JGC on Wednesday, 9 May 2018 at 13:53 said:
Hello, it appears that it is still working nowadays and it’s actually brilliant.
Tested with your sample and only the toc file was imported.
After a couple of attempts just found out that pages are imported one by one: first toc then after clearing toc from the ftp admin and running again the dita importer page 2 is okay and on…
How can I get all the pages in only one import? Would it be possible that a loop is missing in the ditahelp.php?
Thanks for your help!
Mike Little on Monday, 14 May 2018 at 12:52 said:
Hi JGC,
I’m amazed to hear that it still works with current versions of WordPress.

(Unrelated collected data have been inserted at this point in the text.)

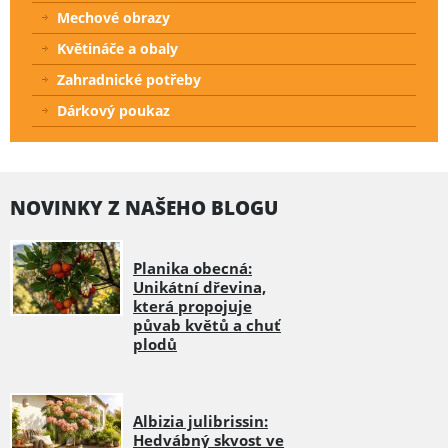
Mechové obrazy
Květináče a obaly
Zahradnické potřeby
Dárkový poukaz
NOVINKY Z NAŠEHO BLOGU
Planika obecná:
Unikátní dřevina,
která propojuje
půvab květů a chuť
plodů
Albizia julibrissin:
Hedvábný skvost ve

However, it does need to make two passes: as it needs to handle the page hierarchy which it cannot do in one pass (in case the child page is loaded before the parent). It also figures out updates versus new pages in the second pass.
The details of how it works are documented above and in the readme file.
- JGC on Wednesday, 16 May 2018 at 12:06 said:
  Hello Mike thanks for your reply,
  Well two passes would be okay but the script just stops after importing page number 1 (see hosted image as my website).
  As a result every single page from the map needs to be imported one by one. (I’m not that php aware but i’ll try to dive into in the coming days.)
  Been facing hard times following another article saying that it works with webhelp (which is quite confusing with the ;chm export from dita ot).
  Please maintain this helpful post: It is still up-to-date thanks a lot cheers!
  - Mike Little on Friday, 1 June 2018 at 19:06 said:
    To be honest, I don’t even have a DITA environment set up any more.
    Unfortunately, I don’t have the time to look into this.
    But feel free to delve into the code, figure out how it works, and hopefully, you will find what is causing your issue. It’s all open source, GPL licensed. So go for it and if you fix it feel free to feed the changes back to me.
    One thing to try is my sample file. If it works with that, then it may be your specific DITA output. However, if it doesn’t work with my sample, then I doubt the code really works properly anymore.